Data ->

#####

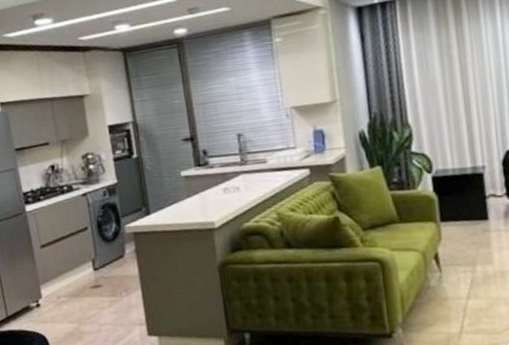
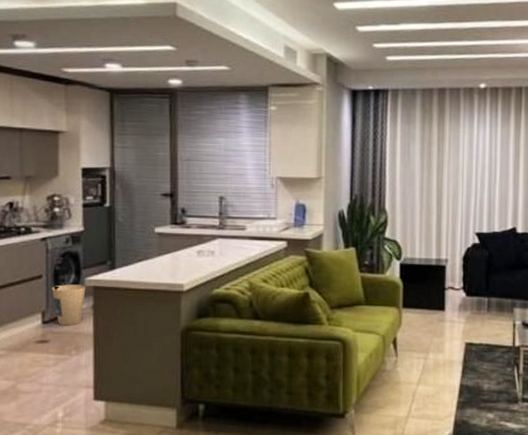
trash can: none [97,232,127,271] -> present [51,284,86,326]

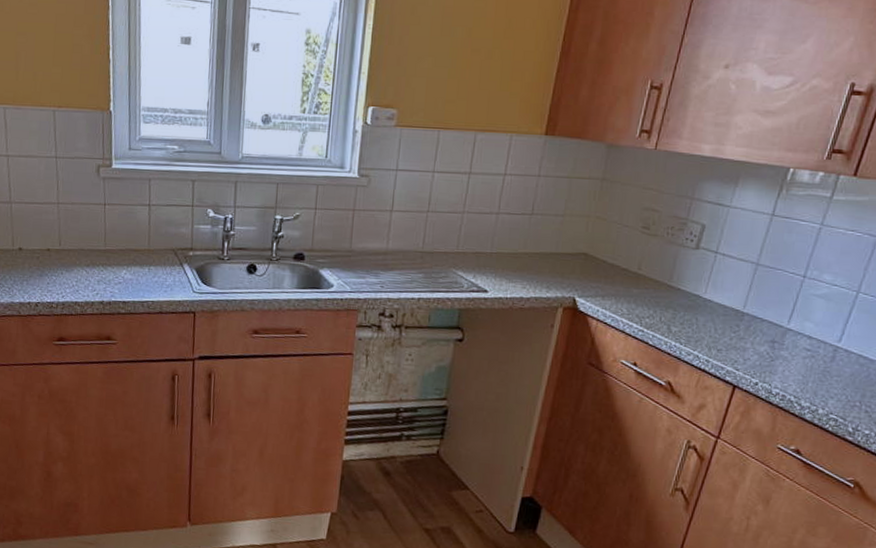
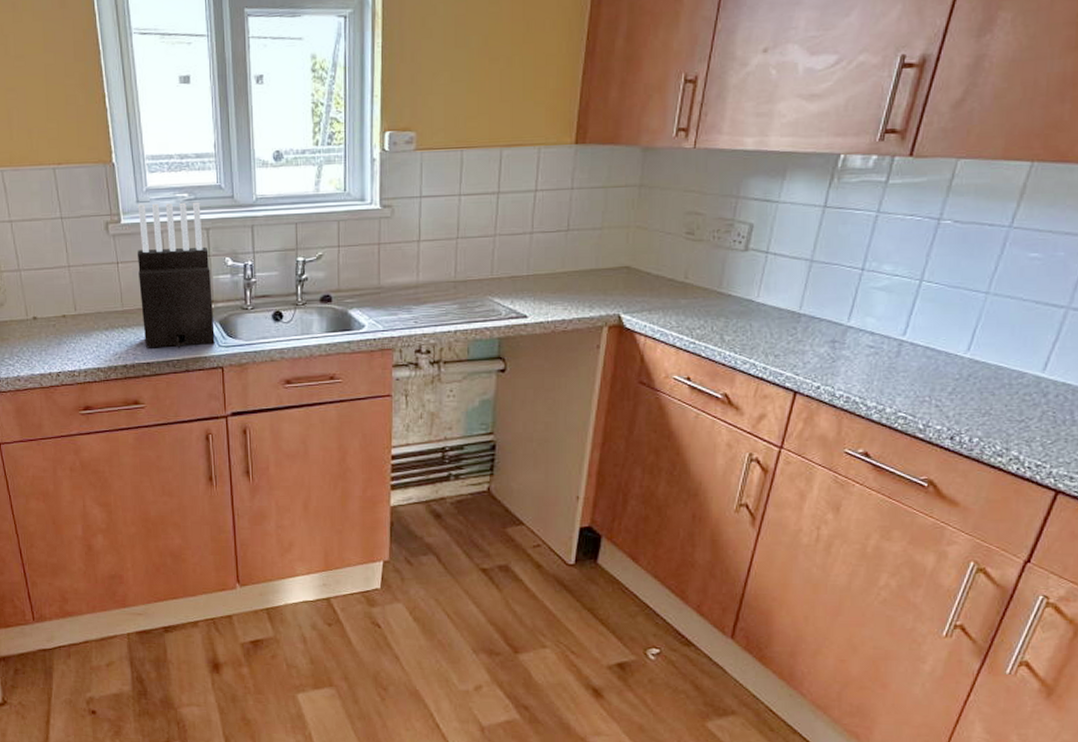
knife block: none [123,151,192,290] -> present [137,202,215,348]

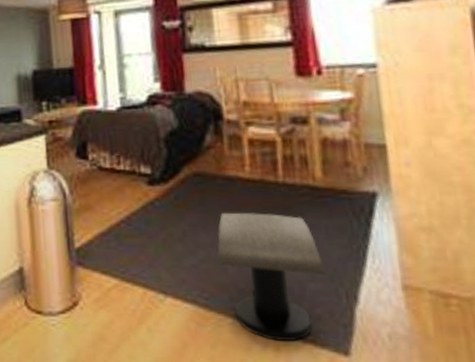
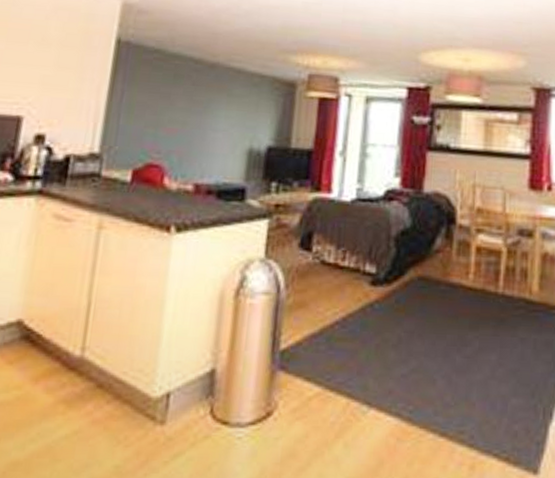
stool: present [216,212,326,342] -> none [427,320,529,460]

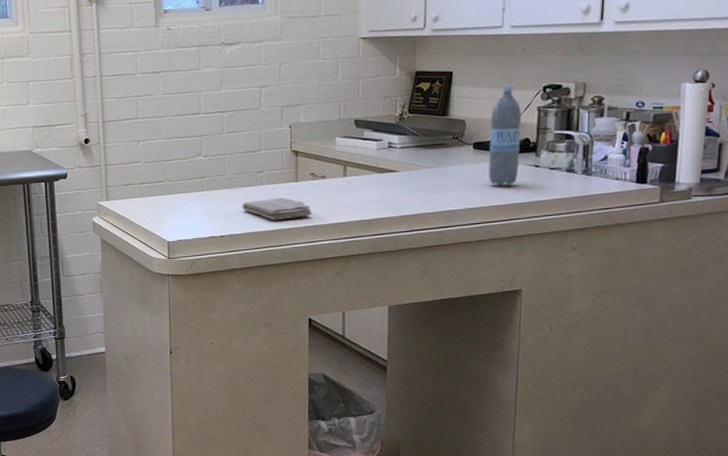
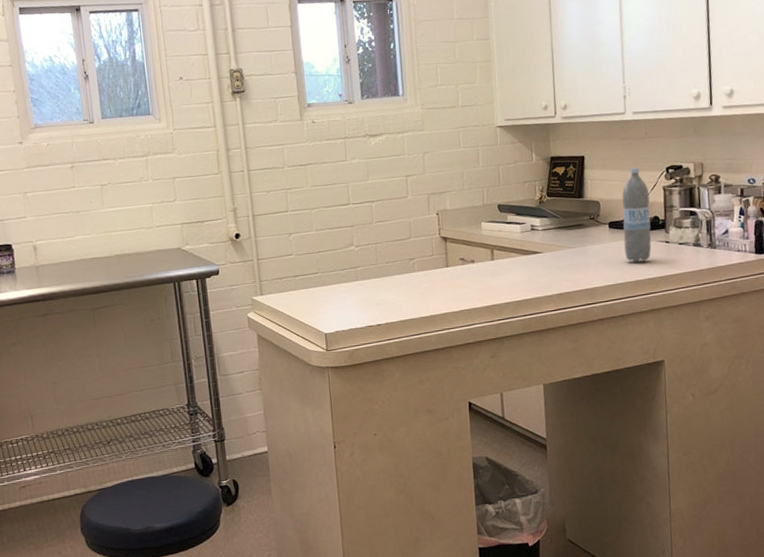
washcloth: present [242,198,312,221] -> none [396,283,464,307]

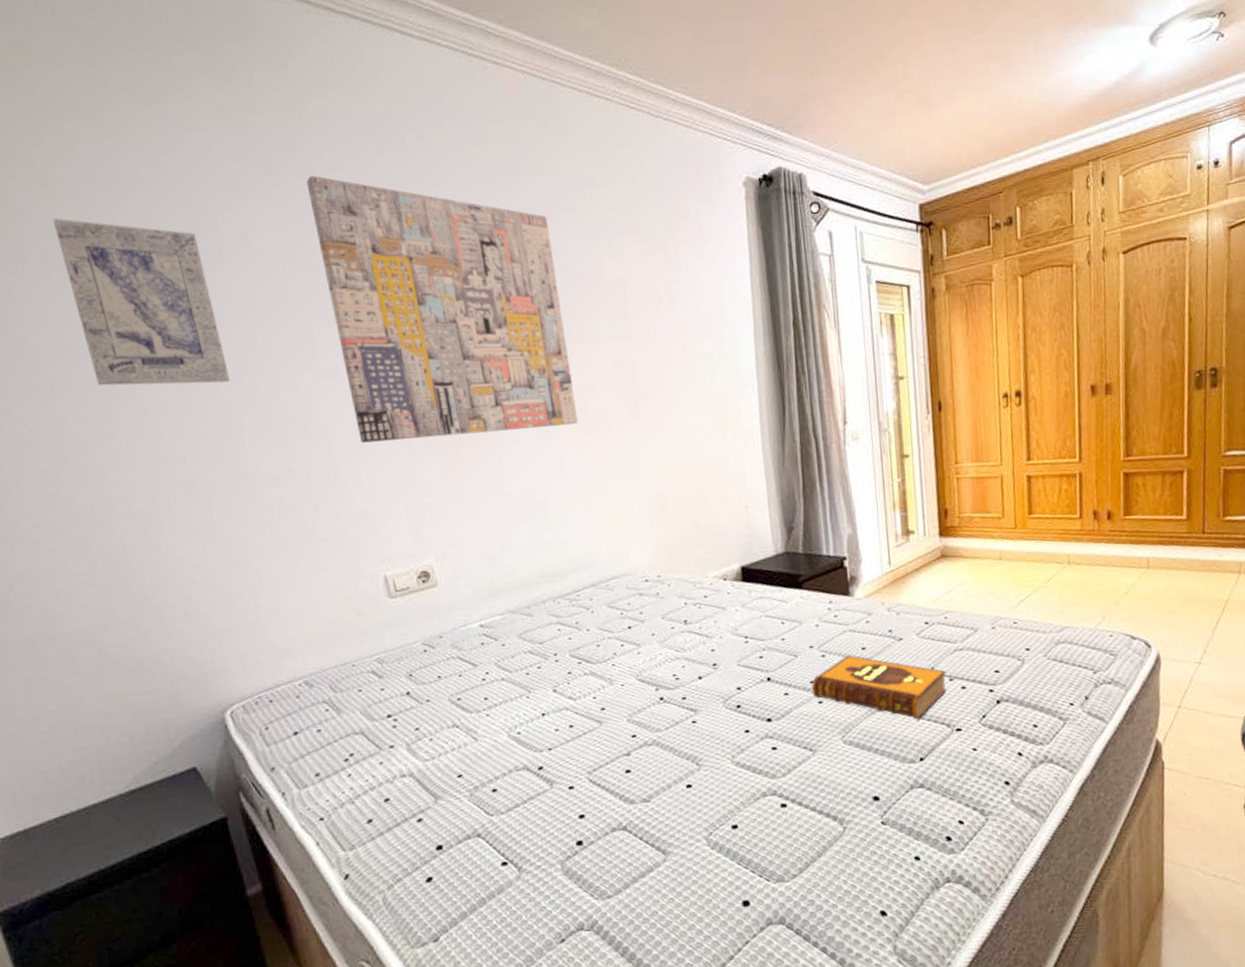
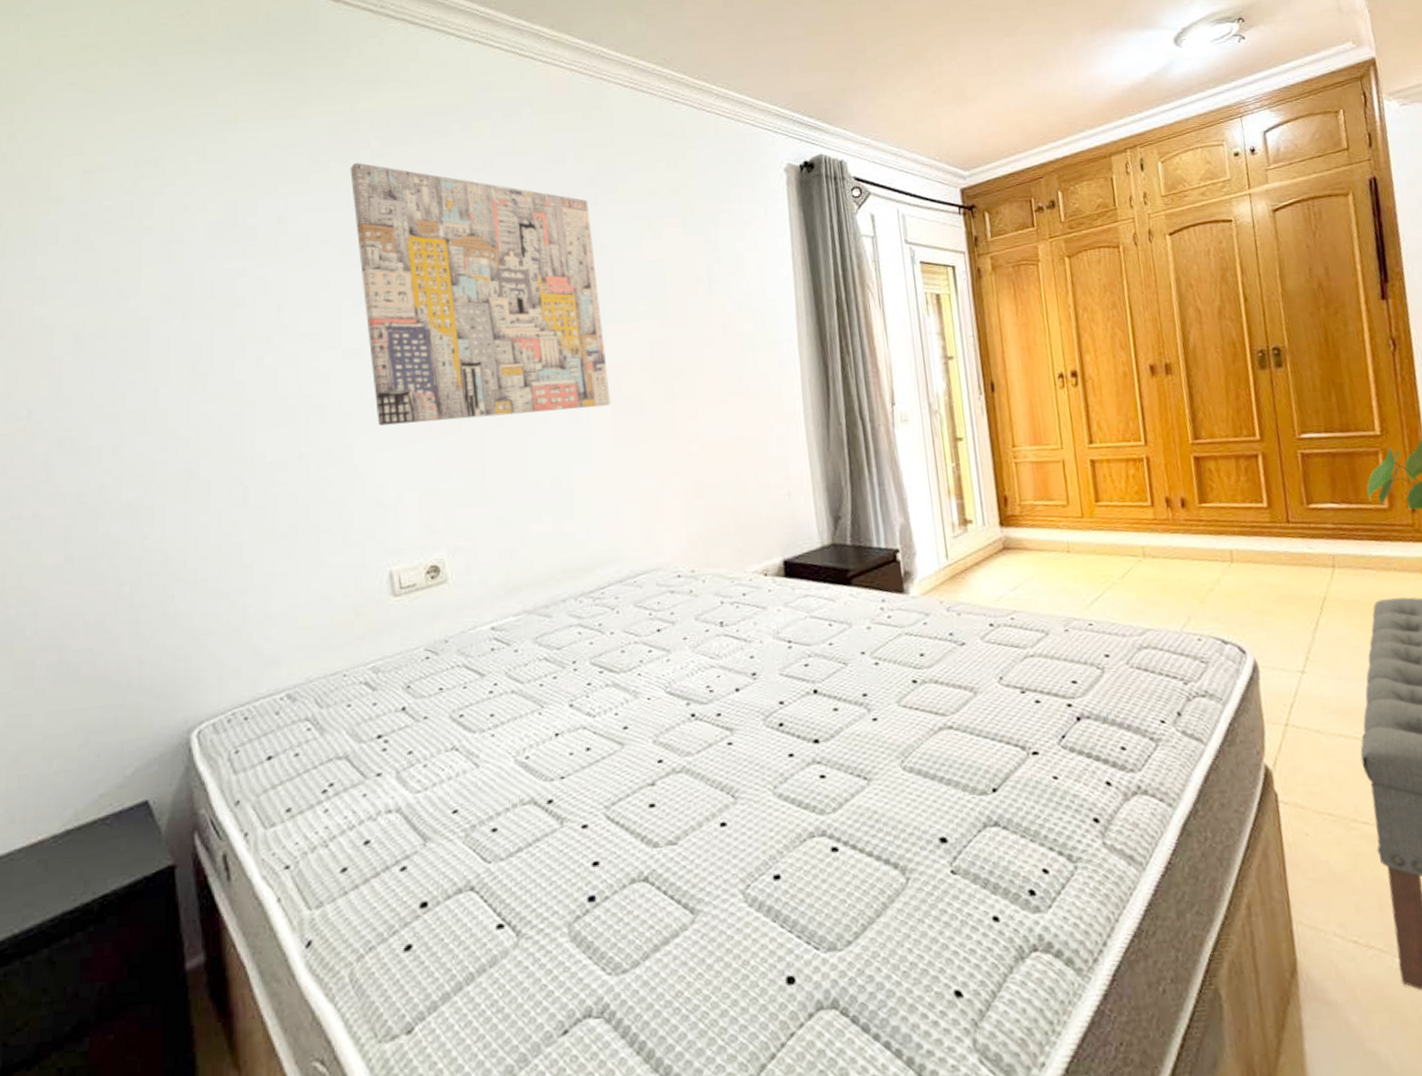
wall art: present [53,218,230,386] -> none [91,202,248,366]
hardback book: present [811,655,947,720] -> none [864,662,1019,741]

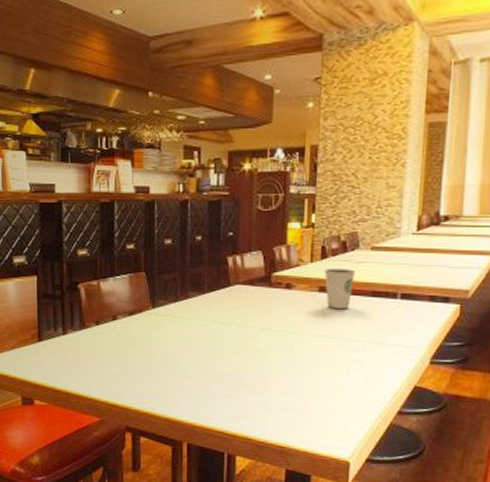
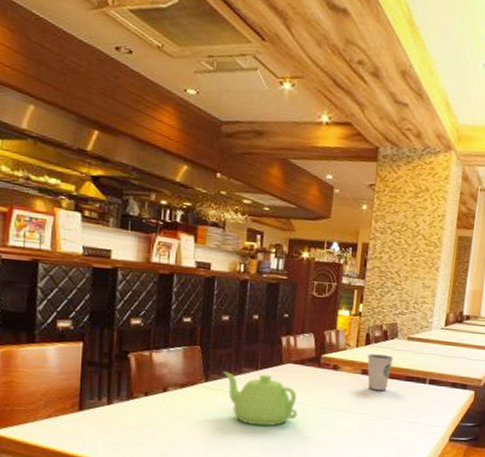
teapot: none [169,297,250,352] -> present [223,371,298,427]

#####

Work instruction -> Down to the final line, restate the material above word for word, but omit its pictures.

Response ->
trash can: none [97,232,127,271] -> present [51,284,86,326]

knife block: none [123,151,192,290] -> present [137,202,215,348]

stool: present [216,212,326,342] -> none [427,320,529,460]

washcloth: present [242,198,312,221] -> none [396,283,464,307]

wall art: present [53,218,230,386] -> none [91,202,248,366]
hardback book: present [811,655,947,720] -> none [864,662,1019,741]

teapot: none [169,297,250,352] -> present [223,371,298,427]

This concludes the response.